I think science communication is subject to the same forces that hamper and distort information communication throughout our media and political systems: simplification, sensationalisation, decontextualisation, removal of nuance and uncertainty and forced reassurance/optimism. There is a communication formula that essentially states you should have a simple clear point(s), open with something attention grabbing, stay in the immediate realm of what you are discussing and end with some sort of a positive message. All of these are employed ostensibly based on a belief/narrative about what the public (the consumers of information) want and more importantly, can comprehend, which far too often leads to communicating a message, rather than communicating information. To me the challenge is resisting these forces to communicate complex information with uncertainty, nuance and context to inform and educate. Think more in terms of improving as a communicator rather than the perceived limitations of your potential audience.
5. Increasingly, a lot of researchers are using platforms such as Facebook and Twitter to communicate science. These platforms are very different from the typical platforms used to communicate science. What are your thoughts on the use of social media to communicate science.
These platforms are excellent and depending on how you use them, they can allow you to do really good science communication and deliver information in multiple levels of detail- a headline or short summary for everyone, more details for the more interested, in depth exploration and references for the seriously interested. You do need to mindful about how these platforms operate and women and individuals from minority groups are disproportionately targeted in these arenas.
6. You organize a very popular series of talks where people with mental health conditions shared their lived experience. Can you tell us a bit more about this, and why you think it’s important for researchers to regularly hear from people with mental health conditions?
So this is the Conversations with Experts by Experience programme, where we have people with lived experience of psychiatric illnesses (our teachers) talking to researchers interested in mental illness about the complex realities of mental illnesses and the huge variability in how these illnesses manifest and affect people. We started this so that researchers could get this important perspective on the reality of the conditions they study. This seems like a good thing in principle and our experience running the programme for the last 5 years has certainly confirmed this. Any time you take a complex condition into the lab, you will lose parts of it as you try and make it tractable to study. It’s important to know and remember what the reality of the condition is like and be aware of the bits you have lost in bringing it into the lab. This is all the more important when you deal with complex phenomena that are part of people’s inner worlds
7. Not all communication is about science. You regularly perform stand-up comedy. Can you tell us a bit more about it, and has stand-up influenced the way you communicate science?”

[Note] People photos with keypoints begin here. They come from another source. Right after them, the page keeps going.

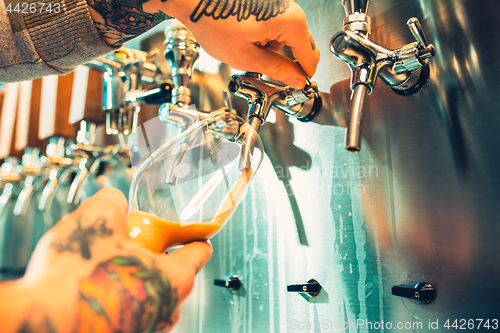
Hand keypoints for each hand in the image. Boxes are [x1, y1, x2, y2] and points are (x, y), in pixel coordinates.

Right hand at [0, 188, 211, 332]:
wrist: (43, 321)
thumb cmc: (76, 279)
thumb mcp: (98, 217)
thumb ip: (114, 201)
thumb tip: (114, 201)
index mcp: (175, 278)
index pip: (200, 251)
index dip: (192, 233)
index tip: (187, 228)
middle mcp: (167, 307)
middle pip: (175, 271)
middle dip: (155, 252)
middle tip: (133, 240)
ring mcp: (147, 326)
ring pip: (150, 290)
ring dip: (135, 274)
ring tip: (107, 262)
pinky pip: (130, 307)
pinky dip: (119, 293)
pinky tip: (95, 283)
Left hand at [88, 0, 319, 88]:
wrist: (195, 1)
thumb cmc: (215, 23)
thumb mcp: (248, 58)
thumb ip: (278, 70)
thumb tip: (297, 80)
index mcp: (291, 24)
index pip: (310, 58)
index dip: (302, 77)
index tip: (294, 87)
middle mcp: (291, 10)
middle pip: (303, 47)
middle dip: (288, 63)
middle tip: (265, 72)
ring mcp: (280, 4)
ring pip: (288, 38)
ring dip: (274, 50)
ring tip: (247, 51)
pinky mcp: (270, 4)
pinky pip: (277, 27)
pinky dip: (266, 38)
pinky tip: (246, 39)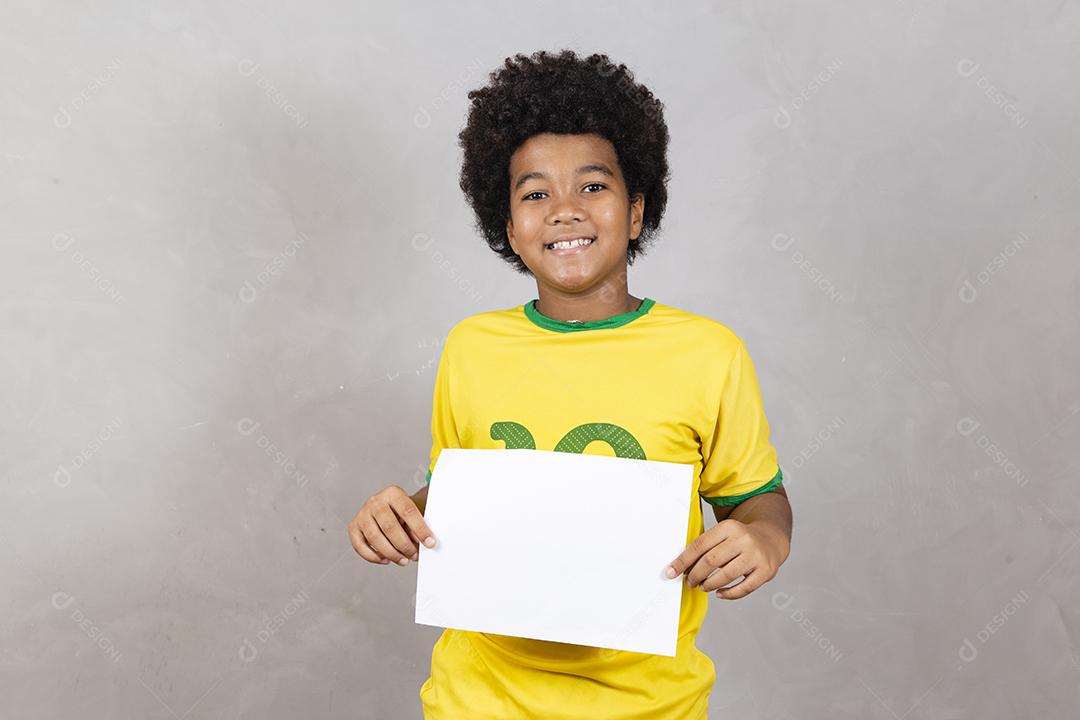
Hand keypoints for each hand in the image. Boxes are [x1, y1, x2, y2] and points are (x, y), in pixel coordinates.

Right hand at [348, 485, 436, 565]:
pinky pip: (360, 546)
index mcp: (393, 493)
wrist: (388, 508)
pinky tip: (387, 559)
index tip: (430, 543)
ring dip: (391, 553)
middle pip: (389, 526)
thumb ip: (419, 525)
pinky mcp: (354, 527)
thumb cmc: (404, 511)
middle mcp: (375, 501)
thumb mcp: (415, 512)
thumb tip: (424, 543)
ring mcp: (362, 514)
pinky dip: (374, 557)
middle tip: (414, 555)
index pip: (407, 511)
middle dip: (404, 545)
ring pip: (375, 538)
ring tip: (403, 560)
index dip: (420, 529)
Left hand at [665, 519, 788, 599]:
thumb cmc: (740, 539)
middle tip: (689, 582)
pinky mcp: (766, 571)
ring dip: (709, 584)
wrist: (771, 537)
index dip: (683, 561)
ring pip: (726, 575)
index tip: (671, 572)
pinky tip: (719, 593)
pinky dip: (728, 594)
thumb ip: (706, 546)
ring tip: (703, 586)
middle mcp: (743, 539)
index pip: (700, 545)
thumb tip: (681, 566)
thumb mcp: (724, 533)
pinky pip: (743, 588)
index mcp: (729, 527)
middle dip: (695, 574)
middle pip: (711, 561)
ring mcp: (756, 556)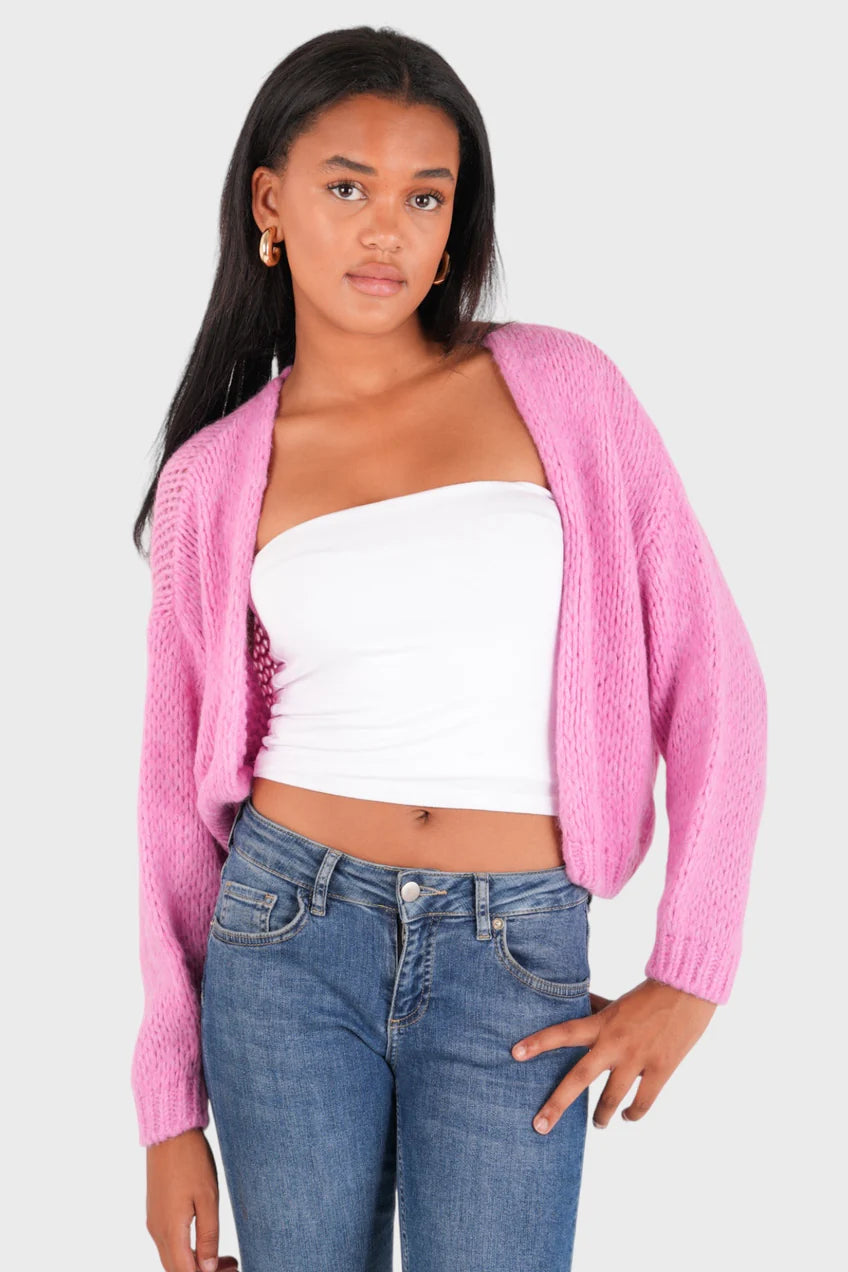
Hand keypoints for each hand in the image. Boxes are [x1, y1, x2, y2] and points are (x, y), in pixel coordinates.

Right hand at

Stand up is a hobby and it is a great way of inviting/forcing people into your inner world, which can be awkward to do in regular conversation, certainly more than once.
Unlike science communication, stand up is performance. There is a lot that you can learn from performance that will help you become a better communicator and this has certainly helped me, and performance can help you get your message and information across more effectively. More often than not though, the main influence of stand up on my science communication is the often uncontrollable urge to fit a joke into any possible opening in the conversation, with at best mixed results.